| Supplied material |
::::::
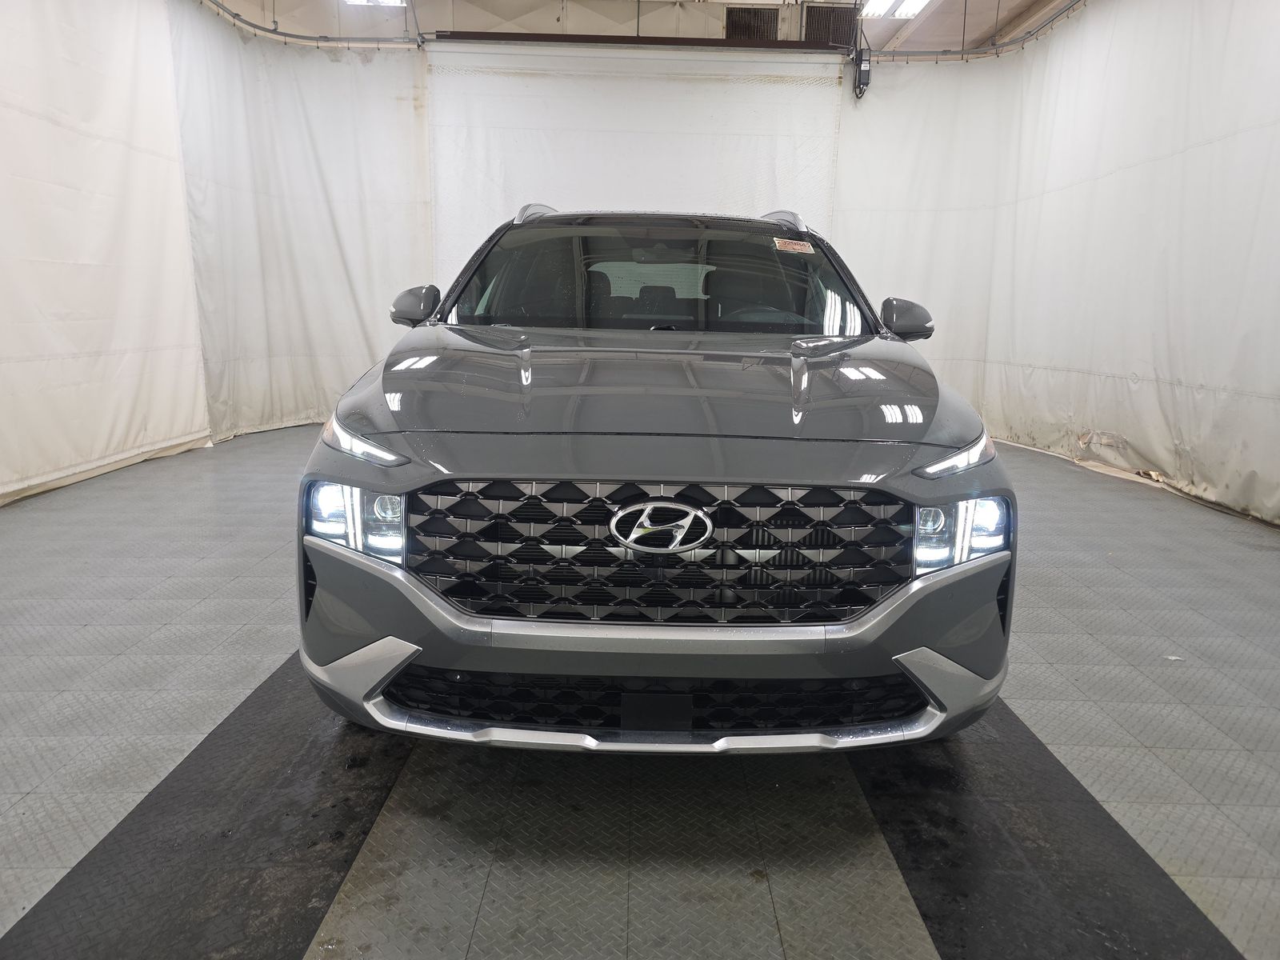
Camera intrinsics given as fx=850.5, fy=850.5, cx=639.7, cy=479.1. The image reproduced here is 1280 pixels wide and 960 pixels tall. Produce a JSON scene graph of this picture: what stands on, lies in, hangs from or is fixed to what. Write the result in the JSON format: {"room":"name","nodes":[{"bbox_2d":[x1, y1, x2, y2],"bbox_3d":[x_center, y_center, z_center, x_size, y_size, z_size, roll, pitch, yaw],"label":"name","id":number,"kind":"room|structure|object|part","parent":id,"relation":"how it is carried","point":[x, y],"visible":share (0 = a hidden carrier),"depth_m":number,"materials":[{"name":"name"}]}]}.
{"room":"garage","nodes":[
{"label":"garage","id":0,"kind":"room"},
{"bbox_2d":[0,420,1279,959],"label":"floor","id":1,"kind":"structure","parent":0,"point":[178,582],"depth_m":2.00,"materials":[{"name":"grey"}]},
{"bbox_2d":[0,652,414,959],"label":"black floor strip","id":2,"kind":"object","parent":1,"relation":"on","point":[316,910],"visible":0.82,"depth_m":1.71,"materials":[{"name":"black rubber"}]},
{"bbox_2d":[293,207,1022,756],"bbox_3d":[0.060,-0.275,3.239,1.719,1.451,3.305,1,11,0],"label":"car","id":3,"kind":"object","parent":1,"relation":"on","point":[968,530],"visible":0.99,"depth_m":1.95,"materials":[{"name":"metal"}]},
{"bbox_3d":[-0.627,0.079,1.891,0.176,0.132,0.179,1,11,0],"label":"headlight","id":4,"kind":"part","parent":3,"relation":"part of","materials":[{"name":"clear plastic"}]},
{"bbox_3d":[0.034,0.349,2.049,1.435,0.355,0.843,1,11,0],"label":"bumper","id":5,"kind":"part","parent":3,"relation":"part of","materials":[{"name":"grey plastic"}]},
{"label":"seats","id":6,"kind":"part","parent":3,"relation":"part of","materials":[{"name":"black"}]},
{"bbox_3d":[0.057,-0.843,3.636,1.791,0.404,0.973,1,11,0],"label":"windshield","id":7,"kind":"part","parent":3,"relation":"part of","materials":[{"name":"glass"}]},
{"bbox_3d":[0.063,-0.270,2.384,1.376,0.100,1.044,1,11,0],"label":"hood","id":8,"kind":"part","parent":3,"relation":"part of","materials":[{"name":"metal"}]},
{"bbox_3d":[0.037,0.161,1.964,1.098,0.338,0.211,1,11,0],"label":"grille","id":9,"kind":"part","parent":3,"relation":"part of","materials":[{"name":"black metal"}]},
{"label":"steering wheel","id":10,"kind":"part","parent":3,"relation":"part of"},
{"bbox_2d":[772,237,815,254],"bbox_3d":[0.629,-0.948,3.475,0.224,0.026,0.084,1,11,0],"label":"windshield sticker","id":11,"kind":"object","parent":3,"relation":"attached to","point":[806,248],"visible":0.98,"depth_m":3.47,"materials":[{"name":"paper"}]},
{"bbox_3d":[0.732,-0.066,2.016,0.192,0.080,0.251,1,11,0],"label":"headlight","id":12,"kind":"part","parent":3,"relation":"part of","materials":[{"name":"clear plastic"}]},
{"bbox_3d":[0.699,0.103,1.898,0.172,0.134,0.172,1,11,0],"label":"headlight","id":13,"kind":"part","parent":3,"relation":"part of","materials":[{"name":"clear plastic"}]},
{"bbox_2d":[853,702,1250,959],"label":"black floor strip","id":14,"kind":"object","parent":1,"relation":"on","point":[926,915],"visible":0.79,"depth_m":1.71,"materials":[{"name":"black rubber"}]},
{"bbox_2d":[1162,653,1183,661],"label":"paper scrap","id":15,"kind":"object","parent":1,"relation":"on","point":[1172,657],"visible":0.74,"depth_m":2.74,"materials":[{"name":"white paper"}]},
{"bbox_2d":[208,0,1081,50],"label":"ceiling","id":16,"kind":"structure","parent":0,"point":[1002,22],"depth_m":8.26,"materials":[{"name":"white"}]},
{"bbox_2d":[200,0,425,47],"bbox_3d":[-2.643,-3.324,4.820,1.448,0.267,5.132,1,11,0],"label":"curtain rail","id":17,"kind":"object","parent":16,"relation":"hanging from","point":[253,25],"visible":0.85,"depth_m":6.84,"materials":[{"name":"metal"}]},
{"bbox_2d":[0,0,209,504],"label":"left curtain","id":18,"kind":"object","parent":17,"relation":"hanging from","point":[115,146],"visible":0.97,"depth_m":5.07,"materials":[{"name":"white fabric"}]},
{"bbox_2d":[171,3,430,443],"bbox_3d":[-2.680,-2.060,7.077,1.425,3.308,1.264,1,11,0],"label":"left curtain","id":19,"kind":"object","parent":17,"relation":"hanging from","point":[346,246],"visible":0.77,"depth_m":7.00,"materials":[{"name":"white fabric"}]},
{"bbox_2d":[344,0,407,6],"bbox_3d":[-2.340,-4.251,7.240,0.462,0.144,1.235,1,11,0],"label":"ceiling light","id":20,"kind":"object","parent":16,"relation":"attached to","point":[390,1],"visible":0.9,"depth_m":7.66,"materials":[{"name":"white"}]},
{"bbox_2d":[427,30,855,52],"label":"door rail","id":21,"kind":"object","parent":16,"relation":"hanging from","point":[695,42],"visible":0.92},
{"bbox_2d":[427,39,846,294],"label":"back wall","id":22,"kind":"structure","parent":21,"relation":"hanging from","point":[770,92],"depth_m":7.28,"materials":[{"name":"white fabric"}]},
{"bbox_2d":[860,0,931,18],"bbox_3d":[2.266,-4.187,7.251,0.418,0.129,1.693,1,11,0],"label":"ceiling light","id":23,"kind":"object","parent":16,"relation":"attached to","point":[913,4],"visible":0.93,"depth_m":7.61,"materials":[{"name":"white"}]},
{"bbox_2d":[864,0,1085,62],"bbox_3d":[2.791,-3.231,4.729,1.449,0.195,6.194,1,11,0],"label":"curtain rail","id":24,"kind":"object","parent":16,"relation":"hanging from","point":[1034,34],"visible":0.89,"depth_m":6.99,"materials":[{"name":"metal"}]},
{"bbox_2d":[851,44,871,98],"bbox_3d":[1.854,-3.412,7.138,0.130,0.403,0.155,1,11,0],"label":"door motor","id":25,"kind":"object","parent":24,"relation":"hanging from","point":[865,71],"visible":0.96,"depth_m":7.09,"materials":[{"name":"black"}]},
{"bbox_2d":[836,0,1279,523],"bbox_3d":[2.928,-1.613,5.585,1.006,3.213,4.690,1,11,0],"label":"right curtain","id":26,"kind":"object","parent":24,"relation":"hanging from","point":[1183,165],"visible":0.91,"depth_m":5.90,"materials":[{"name":"white fabric"}]},
{"bbox_2d":[724,6,779,40],"bbox_3d":[1.110,-4.434,8.475,0.544,0.456,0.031,1,11,0],"label":"vent","id":27,"kind":"object","parent":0,"point":[751,17],"visible":0.59,"depth_m":8.45,"materials":[{"name":"metal"}]},
{"bbox_2d":[802,4,858,46],"bbox_3d":[1.836,-4.314,8.186,0.533,0.463,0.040,1,11,0],"label":"vent","id":28,"kind":"object","parent":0,"point":[825,17],"visible":0.63,"depth_m":8.16,"materials":[{"name":"black metal"}]}
]}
::::::
| Required work |
Pictures stay out of the copy; print the material above exactly.

| Output of the exercise |
Camera intrinsics given as fx=850.5, fy=850.5, cx=639.7, cy=479.1. The image reproduced here is 1280 pixels wide and 960 pixels tall. Produce a JSON scene graph of this picture: what stands on, lies in, hangs from or is fixed to what. Write the result in the JSON format: {"room":"name","nodes":[{"bbox_2d":[x1, y1, x2, y2],"bbox_3d":[x_center, y_center, z_center, x_size, y_size, z_size, roll, pitch, yaw],"label":"name","id":number,"kind":"room|structure|object|part","parent":id,"relation":"how it is carried","point":[x, y],"visible":share (0 = a hidden carrier),"depth_m":number,"materials":[{"name":"name"}]}]}.
{"room":"garage","nodes":[
{"label":"garage","id":0,"kind":"room"},
{"bbox_2d":[0,420,1279,959],"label":"floor","id":1,"kind":"structure","parent":0,"point":[178,582],"depth_m":2.00,"materials":[{"name":"grey"}]},
{"bbox_2d":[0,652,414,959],"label":"black floor strip","id":2,"kind":"object","parent":1,"relation":"on","point":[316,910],"visible":0.82,"depth_m":1.71,"materials":[{"name":"black rubber"}]},
{"bbox_2d":[293,207,1022,756],"bbox_3d":[0.060,-0.275,3.239,1.719,1.451,3.305,1,11,0],"label":"car","id":3,"kind":"object","parent":1,"relation":"on","point":[968,530],"visible":0.99,"depth_m":1.95,"materials":[{"name":"metal"}]},
{"bbox_3d":[-0.627,0.079,1.891,0.176,0.132,0.179,1,11,0],"label":"headlight","id":4,"kind":"part","parent":3,"relation":"part of","materials":[{"name":"clear plastic"}]},
{"bbox_3d":[0.034,0.349,2.049,1.435,0.355,0.843,1,11,0],"label":"bumper","id":5,"kind":"part","parent":3,"relation":"part of","materials":[{"name":"grey plastic"}]},
{"label":"seats","id":6,"kind":"part","parent":3,"relation":"part of","materials":[{"name":"black"}]},
{"bbox_3d":[0.057,-0.843,3.636,1.791,0.404,0.973,1,11,0],"label":"windshield","id":7,"kind":"part","parent":3,"relation":"part of","materials":[{"name":"glass"}]},
{"bbox_3d":[0.063,-0.270,2.384,1.376,0.100,1.044,1,11,0],"label":"hood","id":8,"kind":"part","parent":3,"relation":"part of","materials":[{"name":"metal"}]},
{"bbox_3d":[0.037,0.161,1.964,1.098,0.338,0.211,1,11,0],"label":"grille","id":9,"kind":"part","parent":3,"relation":"part of","materials":[{"name":"black metal"}]},
{"label":"steering wheel","id":10,"kind":"part","parent":3,"relation":"part of"},
{"bbox_2d":[772,237,815,254],"bbox_3d":[0.629,-0.948,3.475,0.224,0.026,0.084,1,11,0],"label":"windshield sticker","id":11,"kind":"object","parent":3,"relation":"attached to","point":[806,248],"visible":0.98,"depth_m":3.47,"materials":[{"name":"paper"}]},
{"bbox_3d":[0.732,-0.066,2.016,0.192,0.080,0.251,1,11,0],"label":"headlight","id":12,"kind":"part","parent":3,"relation":"part of","materials":[{"name":"clear plastic"}]},
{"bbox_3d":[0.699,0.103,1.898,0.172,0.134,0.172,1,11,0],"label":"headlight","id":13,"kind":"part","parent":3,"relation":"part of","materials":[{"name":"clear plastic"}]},
{"bbox_2d":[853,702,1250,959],"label":"black floor strip","id":14,"kind":"object","parent":1,"relation":"on","point":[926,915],"visible":0.79,"depth_m":1.71,"materials":[{"name":"black rubber"}]},
{"bbox_2d":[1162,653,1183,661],"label":"paper scrap","id":15,"kind":"object","parent":1,"relation":"on","point":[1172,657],"visible":0.74,"depth_m":2.74,"materials":[{"name":"white paper"}]},
{"bbox_2d":[208,0,1081,50],"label":"ceiling","id":16,"kind":"structure","parent":0,"point":[1002,22],"depth_m":8.26,"materials":[{"name":"white"}]},
{"bbox_2d":[200,0,425,47],"bbox_3d":[-2.643,-3.324,4.820,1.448,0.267,5.132,1,11,0],"label":"curtain rail","id":17,"kind":"object","parent":16,"relation":"hanging from","point":[253,25],"visible":0.85,"depth_m":6.84,"materials":[{"name":"metal"}]},
{"bbox_2d":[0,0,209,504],"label":"left curtain","id":18,"kind":"object","parent":17,"relation":"hanging from","point":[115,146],"visible":0.97,"depth_m":5.07,"materials":[{"name":"white fabric"}]},
{"bbox_2d":[171,3,430,443],"bbox_3d":[-2.680,-2.060,7.077,1.425,3.308,1.264,1,11,0],"label":"left curtain","id":19,"kind":"object","parent":17,"relation":"hanging from","point":[346,246],"visible":0.77,"depth_m":7.00,"materials":[{"name":"white fabric"}]},
{"bbox_2d":[344,0,407,6],"bbox_3d":[-2.340,-4.251,7.240,0.462,0.144,1.235,1,11,0],"label":"ceiling light","id":20,"kind":"object","parent":16,"relation":"attached to","point":[390,1],"visible":0.9,"depth_m":7.66,"materials":[{"name":"white"}]},
{"bbox_2d":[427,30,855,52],"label":"door rail","id":21,"kind":"object","parent":16,"relation":"hanging from","point":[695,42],"visible":0.92},
{"bbox_2d":[427,39,846,294],"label":"back wall","id":22,"kind":"structure","parent":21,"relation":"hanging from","point":[770,92],"depth_m":7.28,"materials":[{"name":"white fabric"}]},
{"bbox_2d":[860,0,931,18],"bbox_3d":[2.266,-4.187,7.251,0.418,0.129,1.693,1,11,0],"label":"ceiling light","id":23,"kind":"object","parent":16,"relation":"attached to","point":[913,4],"visible":0.93,"depth_m":7.61,"materials":[{"name":"white"}]},
{"bbox_2d":[864,0,1085,62],"bbox_3d":[2.791,-3.231,4.729,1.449,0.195,6.194,1,11,0],"label":"curtain rail","id":24,"kind":"object","parent":16,"relation":"hanging from","point":[1034,34],"visible":0.89,"depth_m":6.99,"materials":[{"name":"metal"}]},
{"bbox_2d":[851,44,871,98],"bbox_3d":[1.854,-3.412,7.138,0.130,0.403,0.155,1,11,0],"label":"door motor","id":25,"kind":"object","parent":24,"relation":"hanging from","point":[865,71],"visible":0.96,"depth_m":7.09,"materials":[{"name":"black"}]},
{"bbox_2d":[836,0,1279,523],"bbox_3d":[2.928,-1.613,5.585,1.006,3.213,4.690,1,11,0],"label":"right curtain","id":26,"kind":"object","parent":24,"relation":"hanging from","point":[1183,165],"visible":0.91,"depth_m":5.90,"materials":[{"name":"white fabric"}]},
{"bbox_2d":[724,6,779,40],"bbox_3d":[1.110,-4.434,8.475,0.544,0.456,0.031,1,11,0],"label":"vent","id":27,"kind":"object","parent":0,"point":[751,17],"visible":0.59,"depth_m":8.45,"materials":[{"name":"metal"}]},
{"bbox_2d":[802,4,858,46],"bbox_3d":[1.836,-4.314,8.186,0.533,0.463,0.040,1,11,0],"label":"vent","id":28,"kind":"object","parent":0,"point":[825,17],"visible":0.63,"depth_m":8.16,"materials":[{"name":"black metal"}]}
]}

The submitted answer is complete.